プーチン氏が戦争の長期化を厭わない理由のひとつは、ロシア通貨ルーブルが意外なほど堅調なことかも知れない。ウクライナ侵攻後一時1ドル=140ルーブル近くに急落したが、足もとでは侵攻前の1ドル=70ルーブル台の水準に戻っている。


結果として、日々の生活を脅かすような物価上昇には至っていない。ロシアの国内物価は3月は上昇率7%台になり、4月には1週間で2%の上昇をみたが、いまは落ち着いている。


日米欧の経済制裁に対応して、ロシアがとったルーブル防衛策、①政策金利を20%に引き上げ(その後17%に下げた) ②輸出企業に対して外貨の8割を売却しルーブルに換えることを義務付ける――が一定の効果をあげているようだ。

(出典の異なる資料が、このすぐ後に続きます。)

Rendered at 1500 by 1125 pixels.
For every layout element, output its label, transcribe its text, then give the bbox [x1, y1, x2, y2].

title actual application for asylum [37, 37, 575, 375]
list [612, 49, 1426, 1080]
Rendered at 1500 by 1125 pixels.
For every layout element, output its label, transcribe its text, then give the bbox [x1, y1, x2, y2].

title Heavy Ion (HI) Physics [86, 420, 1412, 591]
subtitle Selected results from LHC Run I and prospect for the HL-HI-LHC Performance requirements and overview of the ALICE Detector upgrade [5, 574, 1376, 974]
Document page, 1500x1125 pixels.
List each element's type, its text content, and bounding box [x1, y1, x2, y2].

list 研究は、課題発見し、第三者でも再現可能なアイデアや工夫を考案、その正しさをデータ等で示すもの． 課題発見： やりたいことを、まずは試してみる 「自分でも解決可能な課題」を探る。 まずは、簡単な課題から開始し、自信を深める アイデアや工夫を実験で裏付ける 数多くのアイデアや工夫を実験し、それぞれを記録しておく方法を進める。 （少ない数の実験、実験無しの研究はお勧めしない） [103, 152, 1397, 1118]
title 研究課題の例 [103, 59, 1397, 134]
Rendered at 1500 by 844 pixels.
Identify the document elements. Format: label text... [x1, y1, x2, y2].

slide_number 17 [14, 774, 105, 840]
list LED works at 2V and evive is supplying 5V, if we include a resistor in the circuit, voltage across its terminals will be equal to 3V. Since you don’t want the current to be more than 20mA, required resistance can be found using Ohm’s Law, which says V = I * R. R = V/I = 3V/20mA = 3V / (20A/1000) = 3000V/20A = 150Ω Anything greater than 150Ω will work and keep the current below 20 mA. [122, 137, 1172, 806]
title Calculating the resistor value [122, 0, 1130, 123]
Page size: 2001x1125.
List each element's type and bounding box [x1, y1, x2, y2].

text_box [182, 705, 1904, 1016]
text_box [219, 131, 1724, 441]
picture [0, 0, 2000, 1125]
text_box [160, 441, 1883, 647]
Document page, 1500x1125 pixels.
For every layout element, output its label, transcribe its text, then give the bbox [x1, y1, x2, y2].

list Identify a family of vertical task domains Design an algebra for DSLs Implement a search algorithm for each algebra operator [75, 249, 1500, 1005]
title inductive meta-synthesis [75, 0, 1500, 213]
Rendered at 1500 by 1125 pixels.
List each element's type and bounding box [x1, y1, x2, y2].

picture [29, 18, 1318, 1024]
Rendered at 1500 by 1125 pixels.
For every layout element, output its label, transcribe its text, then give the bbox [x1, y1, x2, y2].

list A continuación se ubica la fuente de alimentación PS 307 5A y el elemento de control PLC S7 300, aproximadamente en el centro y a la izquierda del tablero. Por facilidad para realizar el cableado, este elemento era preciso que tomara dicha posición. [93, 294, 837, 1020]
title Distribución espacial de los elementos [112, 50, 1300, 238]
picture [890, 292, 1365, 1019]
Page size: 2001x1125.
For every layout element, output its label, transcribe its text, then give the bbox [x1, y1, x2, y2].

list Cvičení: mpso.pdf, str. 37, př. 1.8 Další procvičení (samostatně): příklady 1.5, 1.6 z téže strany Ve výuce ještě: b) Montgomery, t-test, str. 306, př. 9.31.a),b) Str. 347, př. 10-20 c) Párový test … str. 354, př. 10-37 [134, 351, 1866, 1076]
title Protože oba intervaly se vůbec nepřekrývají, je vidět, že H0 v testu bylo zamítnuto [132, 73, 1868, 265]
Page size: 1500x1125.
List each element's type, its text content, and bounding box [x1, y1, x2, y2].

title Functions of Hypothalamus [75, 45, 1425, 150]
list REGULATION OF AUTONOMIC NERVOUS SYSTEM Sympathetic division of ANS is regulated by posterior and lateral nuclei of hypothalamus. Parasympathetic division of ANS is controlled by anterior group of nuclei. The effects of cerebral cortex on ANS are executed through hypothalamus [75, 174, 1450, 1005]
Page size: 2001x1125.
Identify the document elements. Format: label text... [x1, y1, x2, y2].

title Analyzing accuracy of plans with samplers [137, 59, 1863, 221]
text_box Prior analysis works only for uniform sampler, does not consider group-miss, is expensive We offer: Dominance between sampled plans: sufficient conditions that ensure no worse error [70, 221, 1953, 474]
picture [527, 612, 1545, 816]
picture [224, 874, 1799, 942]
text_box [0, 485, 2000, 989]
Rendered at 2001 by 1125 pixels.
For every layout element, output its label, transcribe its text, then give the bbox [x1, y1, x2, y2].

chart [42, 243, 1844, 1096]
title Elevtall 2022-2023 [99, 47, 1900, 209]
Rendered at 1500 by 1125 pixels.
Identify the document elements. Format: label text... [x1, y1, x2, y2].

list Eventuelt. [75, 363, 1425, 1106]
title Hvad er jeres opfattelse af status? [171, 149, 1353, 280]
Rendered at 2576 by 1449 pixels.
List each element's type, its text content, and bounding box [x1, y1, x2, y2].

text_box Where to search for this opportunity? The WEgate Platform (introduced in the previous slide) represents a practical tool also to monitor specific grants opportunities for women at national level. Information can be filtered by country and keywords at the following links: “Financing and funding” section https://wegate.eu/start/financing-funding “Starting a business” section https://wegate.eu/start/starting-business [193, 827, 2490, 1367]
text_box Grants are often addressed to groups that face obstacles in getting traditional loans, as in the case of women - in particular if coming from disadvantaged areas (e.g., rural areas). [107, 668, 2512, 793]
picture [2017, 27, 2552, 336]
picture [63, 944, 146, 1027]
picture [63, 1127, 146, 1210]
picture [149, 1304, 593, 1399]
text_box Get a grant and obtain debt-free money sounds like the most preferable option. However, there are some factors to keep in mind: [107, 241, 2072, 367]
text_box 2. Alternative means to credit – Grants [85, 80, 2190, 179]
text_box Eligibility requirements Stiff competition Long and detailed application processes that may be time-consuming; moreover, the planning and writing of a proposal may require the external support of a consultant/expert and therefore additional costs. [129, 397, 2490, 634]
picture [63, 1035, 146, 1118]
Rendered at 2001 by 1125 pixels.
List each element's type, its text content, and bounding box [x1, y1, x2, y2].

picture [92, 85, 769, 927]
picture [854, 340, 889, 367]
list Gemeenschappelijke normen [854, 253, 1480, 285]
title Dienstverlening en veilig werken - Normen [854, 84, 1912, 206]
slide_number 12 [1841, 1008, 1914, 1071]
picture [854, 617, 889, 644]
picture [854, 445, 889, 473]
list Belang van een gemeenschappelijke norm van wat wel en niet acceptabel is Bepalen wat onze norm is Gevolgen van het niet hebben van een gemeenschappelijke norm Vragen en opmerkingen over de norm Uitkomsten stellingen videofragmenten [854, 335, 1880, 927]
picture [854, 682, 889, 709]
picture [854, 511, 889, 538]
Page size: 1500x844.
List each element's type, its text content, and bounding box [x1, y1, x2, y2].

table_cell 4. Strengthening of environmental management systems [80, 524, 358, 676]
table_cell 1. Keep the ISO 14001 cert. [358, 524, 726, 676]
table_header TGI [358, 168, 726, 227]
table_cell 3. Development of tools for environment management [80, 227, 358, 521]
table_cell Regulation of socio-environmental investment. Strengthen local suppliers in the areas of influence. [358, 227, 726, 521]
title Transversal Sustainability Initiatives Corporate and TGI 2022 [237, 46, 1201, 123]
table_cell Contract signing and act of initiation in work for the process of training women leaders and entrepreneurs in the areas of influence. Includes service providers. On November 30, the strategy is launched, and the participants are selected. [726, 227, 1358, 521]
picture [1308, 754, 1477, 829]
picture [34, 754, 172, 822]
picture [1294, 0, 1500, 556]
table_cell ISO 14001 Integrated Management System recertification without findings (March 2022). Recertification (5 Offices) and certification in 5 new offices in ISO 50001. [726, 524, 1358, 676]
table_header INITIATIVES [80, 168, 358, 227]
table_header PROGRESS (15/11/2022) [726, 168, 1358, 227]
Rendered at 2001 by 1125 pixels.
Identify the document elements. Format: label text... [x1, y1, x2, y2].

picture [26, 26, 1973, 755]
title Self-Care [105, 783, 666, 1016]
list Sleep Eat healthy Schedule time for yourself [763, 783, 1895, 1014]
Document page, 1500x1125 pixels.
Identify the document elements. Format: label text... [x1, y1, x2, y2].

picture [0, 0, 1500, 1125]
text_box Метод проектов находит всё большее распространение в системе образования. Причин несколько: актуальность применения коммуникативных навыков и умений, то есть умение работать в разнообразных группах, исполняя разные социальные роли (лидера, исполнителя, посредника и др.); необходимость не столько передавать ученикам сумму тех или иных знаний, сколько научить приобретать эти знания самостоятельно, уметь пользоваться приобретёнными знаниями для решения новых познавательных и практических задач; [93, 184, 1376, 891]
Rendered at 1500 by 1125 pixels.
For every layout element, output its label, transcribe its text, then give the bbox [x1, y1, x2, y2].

また、外貨収入が大きくは減っていない可能性もある。ロシアの外貨(財政)収入の柱は天然ガスと石油の輸出だ。EU全体では天然ガスの約50%をロシアからの輸入に頼っているが、天然ガスについては経済制裁の対象外にしている。


(日本もサハリンからの天然ガス輸入を継続している)


ロシアはインドや中国に対して原油を購入するよう働きかけており、すでに(割安価格で)輸出をしているという。


日米欧はロシアが主要国中央銀行に預けている外貨準備を凍結し、主要銀行を国際決済網から除外する措置を取っている。


これに対して、ロシアは資金調達のため発行したドル建て国債について、ルーブルで支払うと主張したため、デフォルト(債務不履行)となるのは時間の問題とみられていた。


ところが、ロシア財務省はこのほど、5月4日に支払いの猶予期限を迎えるドル建て国債の償還と利払い計6億4920万ドル(約840億円)をドルで行ったと発表した。国内の外貨準備=ドル資金を取り崩して支払ったとみられる。


いまのところ、ロシア経済は制裁に耐えており、残念ながらプーチン大統領の戦争意図をくじくには到っていない。


5月9日にプーチン氏は国民に向かって何を語り、訴えるか。最悪なのは、長期戦の覚悟をロシア国民に求めることだ。